Довольно удивленный, я ответил, конечно, любезностью:
-- Очень польщен, милости прошу. Только должен
предупредить, что слухи, дошедшие до вас, вряд ли правильны:
ничего интересного во мне, кажется, нет.
-- Во всяком случае, дайте мне войти, не держите меня
перед дверью, -- сказала она, все так же прямо смотря на меня.
-- Польщены, так принимайте.
И, войдя, стала, как дома, снимать перед моим
серо-серебристым, местами почерневшим зеркалом шляпку,
поправлять ржавые волосы, скинула и бросила на стул пальто,
оставшись в клетчатом фланелевом платье, села на диван, шмыгая
мокрым от снега и дождя носом, и приказала:
-- Снимите с меня ботики и дайте из пальто носовой платок.
Я подал платок, она утерлась и протянула мне ноги.
-- Я вас видела вчера на концерте Шора, -- безразлично
сказала она.
Сдерживая глупую улыбку удовольствия и недоумения, -- что
за странная гостья! -- я покорно снял один за другим ботики. От
нее еще свежо пахло воздухом, и меня волновал этот запах,
волновало соединение ее мужественности со всем тем
женственно-молодым, что было в ее лице, в прямых глазах, в
крупной и красивой руке, -- во всем, что оглянул и почувствовал
я, стаскивая ботики из-под ее платья, под которым округло и
полновесно лежали ее колени, видя выпуклые икры в тонких серых
чулках и удлиненные ступни в открытых лаковых туфлях.

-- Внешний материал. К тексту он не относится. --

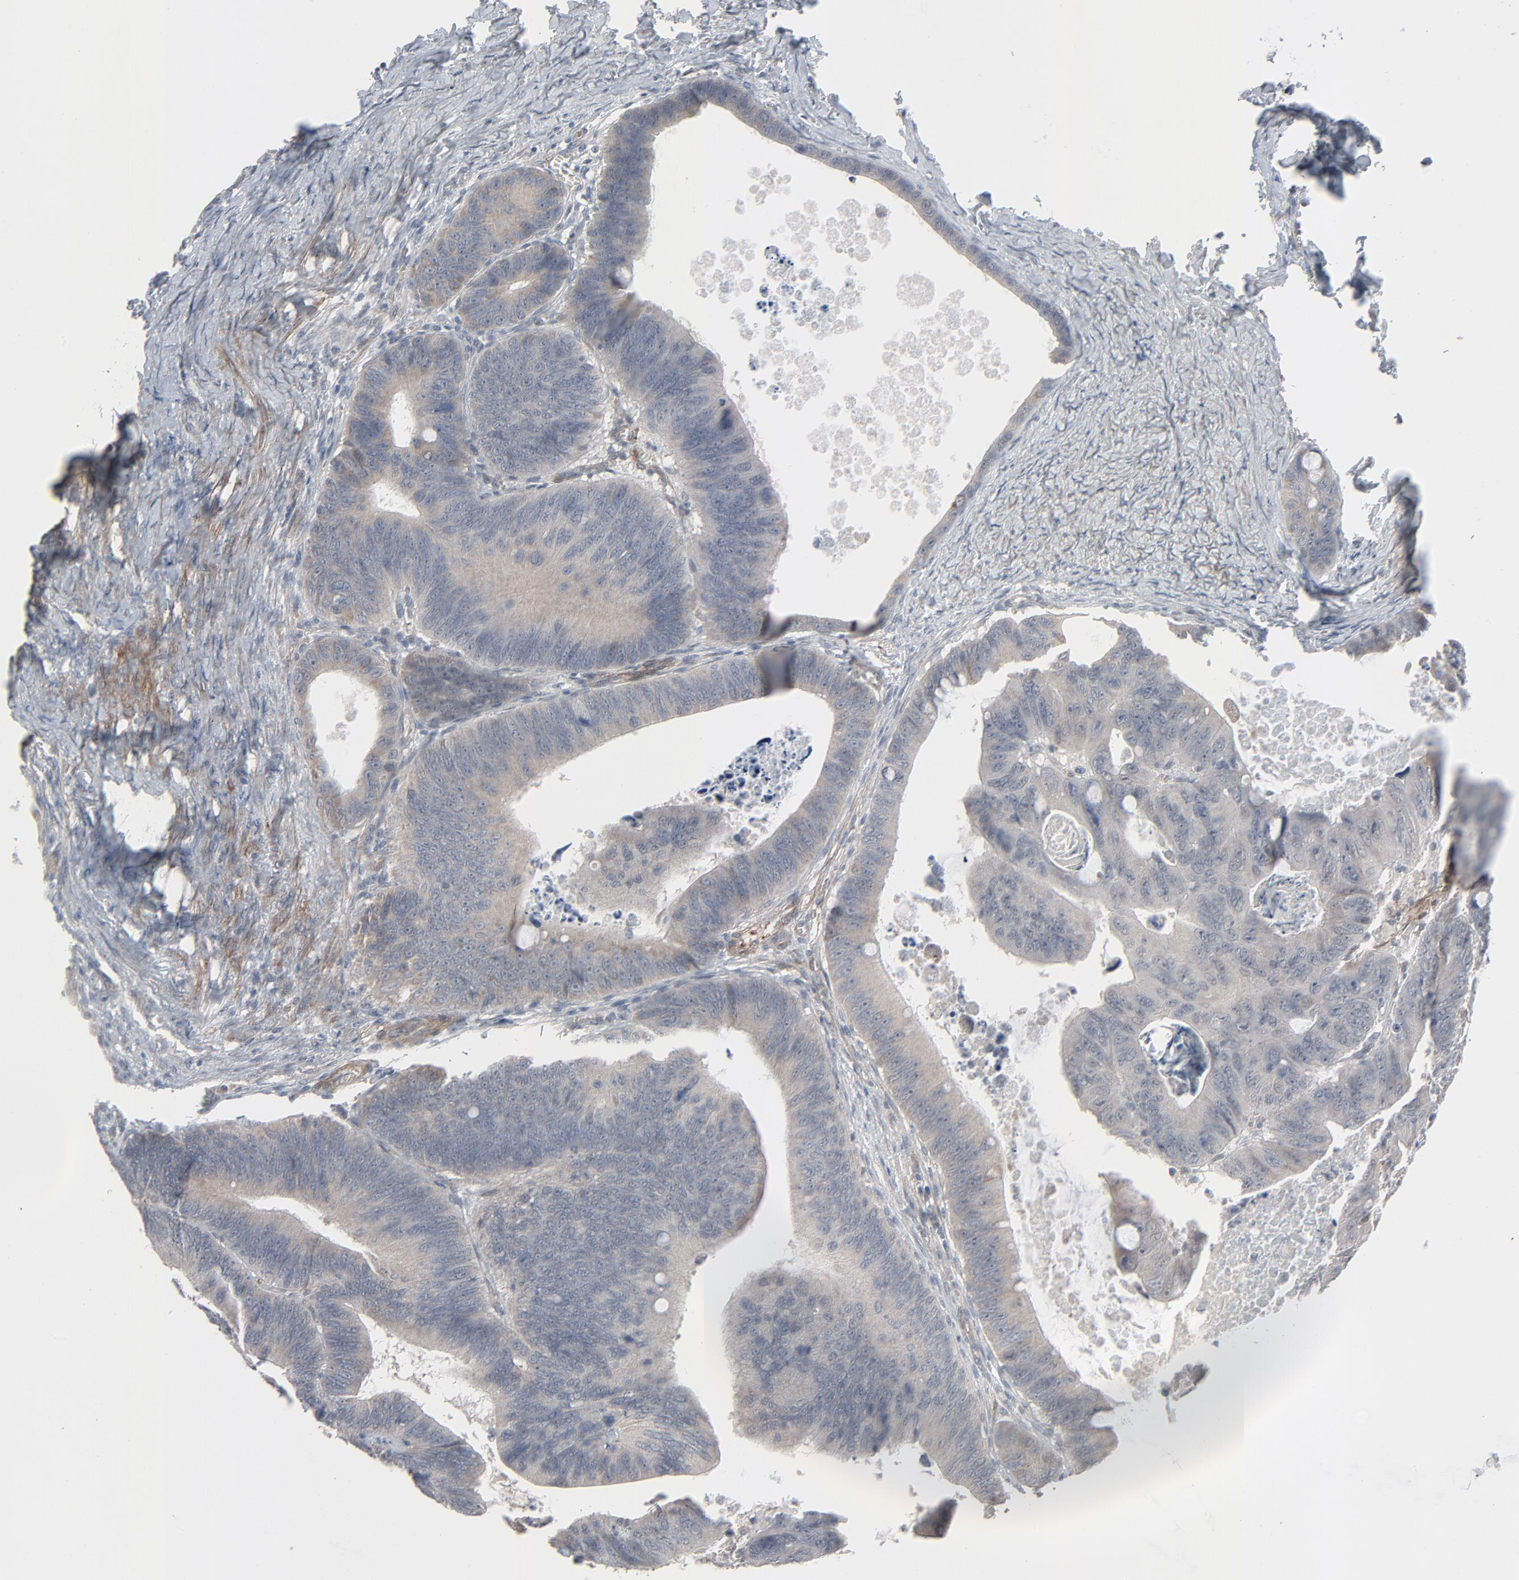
{"staining": {"intensity": "weak", "quantity": ">75%", "location": "cytoplasmic/membranous"}, "tissue": "colorectal cancer", "cell_type": "Tumor cells", "image_type": "cancer", "snomed": [{"axis": "morphology", "description": "Adenocarcinoma, NOS"}, {"axis": "topography", "description": "Colon"}], "caption": "Immunohistochemical staining of human colorectal cancer shows weak cytoplasmic/membranous protein positivity in approximately >75% of tumor cells. Ihc stains the protein of interest in brown and the nuclei are stained blue.", "gene": "NEUROD1", "patient": {"sex": "female", "age": 55}}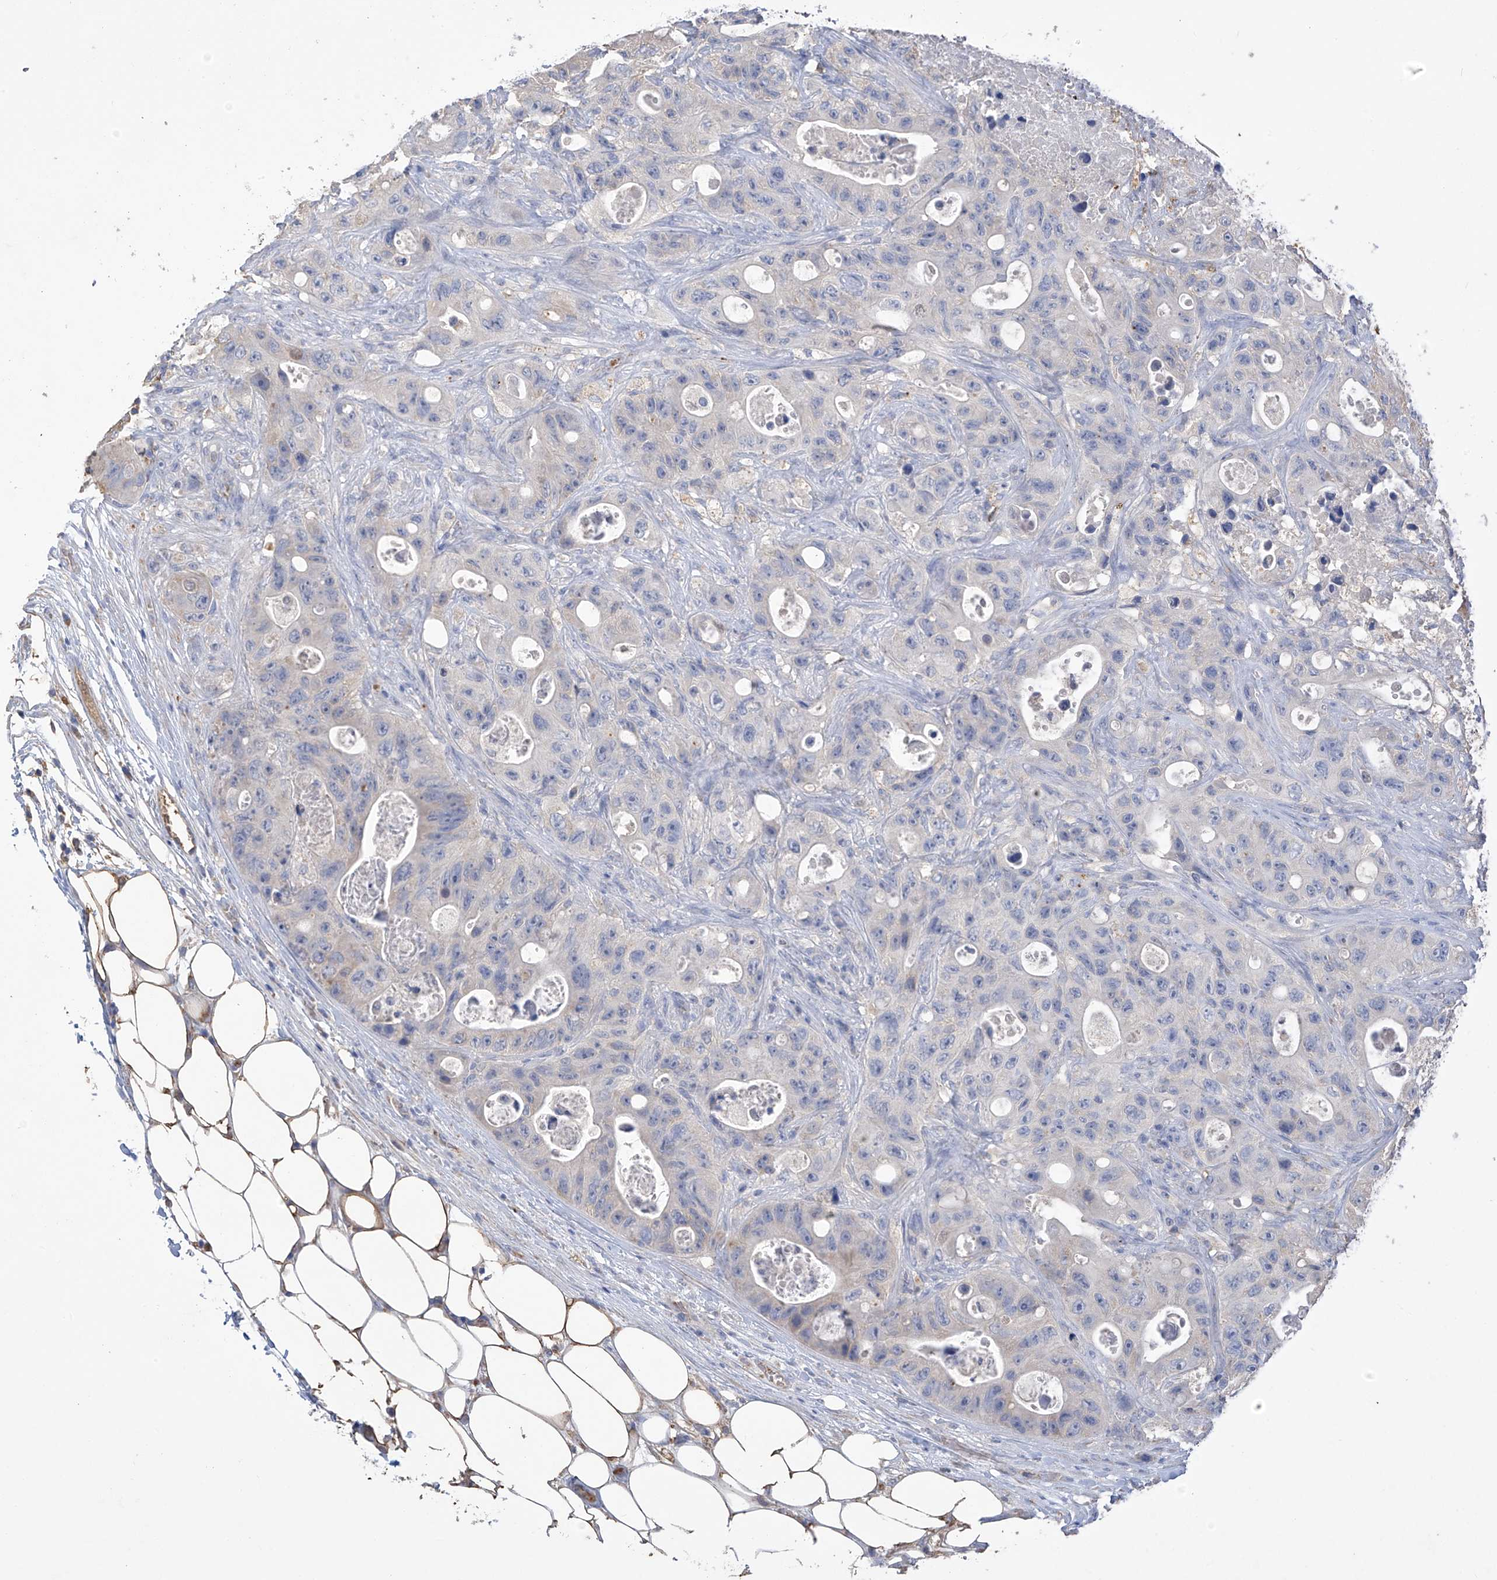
{"staining": {"intensity": "negative", "quantity": "none", "location": "none"}, "tissue": "colorectal cancer", "cell_type": "Tumor cells", "image_type": "cancer", "snomed": [{"axis": "morphology", "description": "Adenocarcinoma, NOS"}, {"axis": "topography", "description": "Colon"}], "caption": "Tumor cells are negative for brown protein staining in colorectal adenocarcinoma.", "gene": "OGT", "patient": {"sex": "female", "age": 46}}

Затем она удобно уселась на диване, собираясь, видимо,
уходить не скоро. Не зная, что говорить, я стал расспрашивать,
от кого и что она слышала про меня и кто она, где и с кем
живет. Она ответила.
-- От кого и что слышала, неважно. Пошла больше потому,
что увидела на концерте. Вы довольно красивы. А я дочь доктора,
живу от вас недалеко, на Пречистенском бульваре.
Говорила она как-то неожиданно и кратко. Я, опять не зная,
что сказать, спросил:
-- Чаю хотите?
-- Хочу, -- сказала она. -- И прикажите, если у вас есть
деньги, купить у Белова яблок ранет, -- тут, на Арбате. Только
поторопите коридорного, я нетерпелива.
-- А кажетесь такой спокойной.
-- Мало ли что кажется...
Когда коридорный принес самовар и мешочек с яблоками, она
заварила чай, перетерла чашки, ложечки...
А съевши яблоко и выпив чашку чаю, глубже подвинулась на
диване и похлопала рукой возле себя:
-- Теперь сядьте ко мне.
Я сел, она обняла меня, не спеша поцеловала в губы,
отстранилась, посмотрела и, как будто убедившись, что я достоин
того, закрыла глаза и опять поцеловала -- старательно, долго.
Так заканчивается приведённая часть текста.